−−痴漢冤罪の恐怖−−
あなたも犯人に…(2)

被告、原告−両者に矛盾が見える

痴漢冤罪の恐怖 ◇わざわざ混雑した電車に乗った

 「特にパソコンの趣味があるわけでもないのに、休日に普段より早起きして秋葉原に行く理由は考えられない」−。

 2000年2月23日朝、事件があった電車に乗ったのは、「秋葉原にパソコンを見に行くため」と説明していた窪田義晴さん(30)=仮名=の行動を、須藤典明裁判長は、こう結論づけた。

 《刑事裁判で無罪が確定した義晴さんが、被害者を相手取って慰謝料など約470万円を求めた民事の判決は9月6日、原告側の請求が棄却され、全面敗訴となった》

 義晴さんは事件当時、アルバイト勤務していた酒販店をまもなくリストラされ、今は都内のパソコン関連会社の契約社員。パソコンの趣味があるかどうかは不明だが、確かに当時の行動は一見、不自然な点が多い。

 事件時、水戸市に住んでいた義晴さんは午前6時過ぎの常磐線通勤快速に乗車。同8時過ぎには、秋葉原に着く計算だ。確かに「パソコンを見る」ほかに明確な理由がないのに、わざわざ混雑する電車に乗るのは、不自然といえば不自然だ。

 「早ければ朝飯を食ったりとかしようと思って」という義晴さんの言葉を、裁判官は「ほとんどその場しのぎとしか思えない」としている。

◇満員電車、裁判官は理解できない?

 また、当初座っていた義晴さんが、途中の土浦駅でいったん電車を降り、同じ電車の違う車両に乗り込み、入り口ドア付近に立っていたことも明らかになっている。

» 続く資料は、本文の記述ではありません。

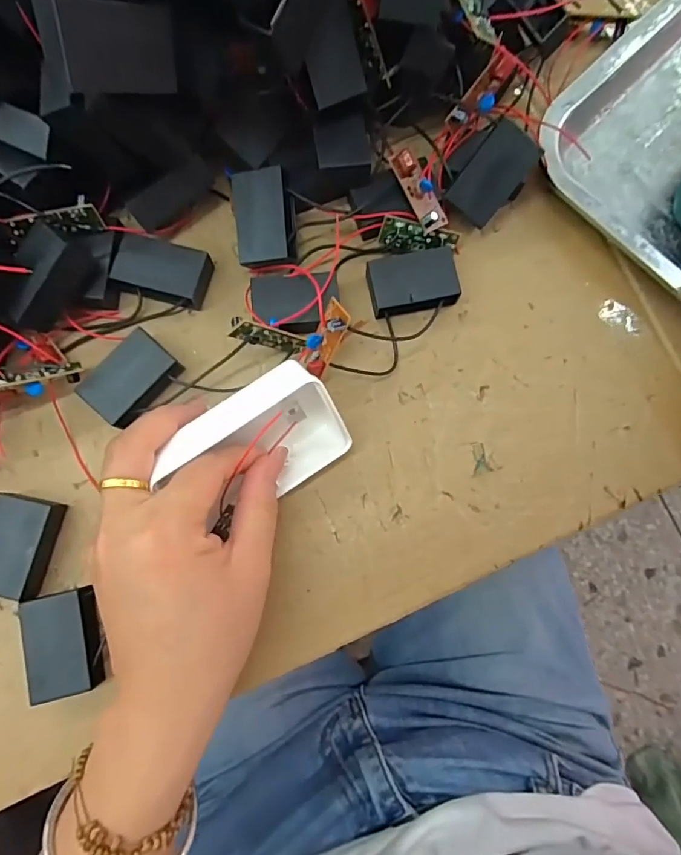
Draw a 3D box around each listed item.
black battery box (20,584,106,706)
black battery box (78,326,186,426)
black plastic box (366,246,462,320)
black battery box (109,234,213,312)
[{"bbox_3d":[-0.134,0.105,0.236,0.032,0.018,0.046,-13,82,-4],"label":"black battery box"},{"bbox_3d":[-0.111,-0.025,0.257,0.032,0.017,0.047,41,82,4],"label":"black battery box"},{"bbox_3d":[0.040,-0.080,0.270,0.049,0.018,0.033,-12,82,-4],"label":"black plastic box"},{"bbox_3d":[-0.099,-0.086,0.268,0.048,0.017,0.031,17,81,1],"label":"black battery box"}]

 義晴さん側は「降りたのは、気分が悪くなったため。刑事裁判で十分検討された中身であるはず」と反論する。

 これに、裁判所側の見方は「いったんホームに出るにしても、席に何か置いて再び座れるようにする」とか、「車内の奥に立つことも可能だったのに、わざわざ入り口ドア付近に立つのは理解しにくい」と断じているが、一般人の感覚と乖離していると思われる方も多いのではないか。

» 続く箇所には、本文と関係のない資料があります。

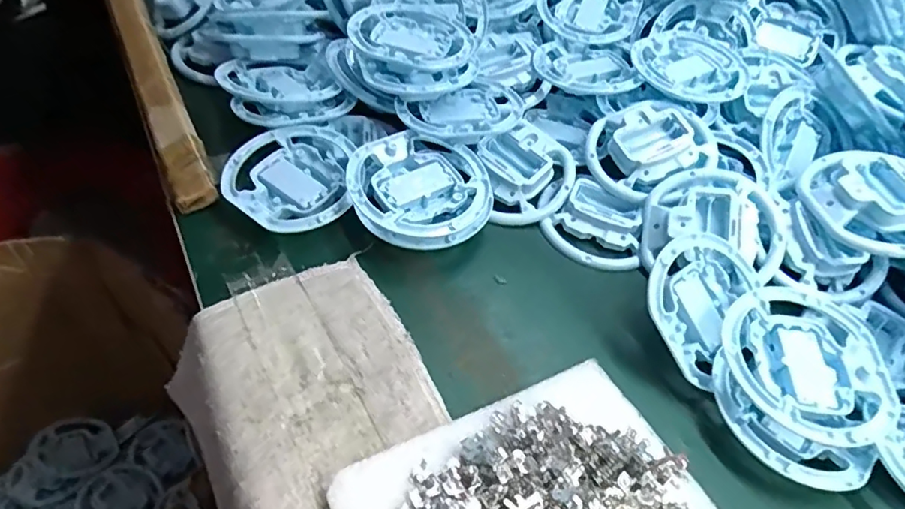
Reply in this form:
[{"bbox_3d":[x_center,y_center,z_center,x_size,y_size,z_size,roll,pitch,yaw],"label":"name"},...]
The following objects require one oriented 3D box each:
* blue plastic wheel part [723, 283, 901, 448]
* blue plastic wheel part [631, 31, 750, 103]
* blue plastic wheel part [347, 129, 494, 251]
[{"bbox_3d":[0.222,0.065,0.355,0.100,0.011,0.102,3,49,-3],"label":"blue plastic wheel part"},{"bbox_3d":[0.213,-0.175,0.520,0.099,0.015,0.099,0,53,0],"label":"blue plastic wheel part"},{"bbox_3d":[-0.023,-0.053,0.427,0.103,0.022,0.097,3,49,-3],"label":"blue plastic wheel part"}]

 一部には「満員の通勤電車など、ほとんど乗る機会がない裁判官にとって、寄りかかることができる入り口付近に一般的に立ちたがる人が多いのは理解できないのだろう」との声もある。座席に物を置くことも立っている人がいる状況では、常識的にやりにくい。

◇痴漢被害を、「初めて」と説明

 一方、高校を卒業し、今はパート店員を務め、被害者ながら被告となった小川美紀さん(19)=同=の供述はどうか。

 検察官の聴取と実況見分で、「変遷し、信用性が低い」と判断された刑事裁判の供述も、民事では、裁判官が美紀さんの性格から「気後れして訂正を言い出せなかったのも不自然とは言い切れない」と判断。確かに、過去を思い出す際、子細な部分で間違いがあるのは当然だろう。

 義晴さん側が主張する、「怖くて抵抗できなかったのに、ホームに降りた途端、現行犯逮捕するのは整合しない」との点も、「電車内よりホームの方が駅員などもいる」という美紀さん側の理由は理にかなっている。

 だが、民事の判決では取り上げられなかったが、刑事で証人として出廷した美紀さんの母親は「娘が痴漢にあったのは初めて。怖くて学校にも行けなくなった」などと証言していた。

 前回でも触れたが、美紀さんはこの事件前後に少なくとも5件の痴漢被害で示談をしている。示談は美紀さんだけでなく、母親も立ち会ったとされ、義晴さんとの事件の前日と翌日にも痴漢にあっているのだ。

 裁判は義晴さん側が控訴することで、さらに続く。供述の信用性、裁判官の心証などから覆された今回の判決が、高裁でどちらに転ぶのか。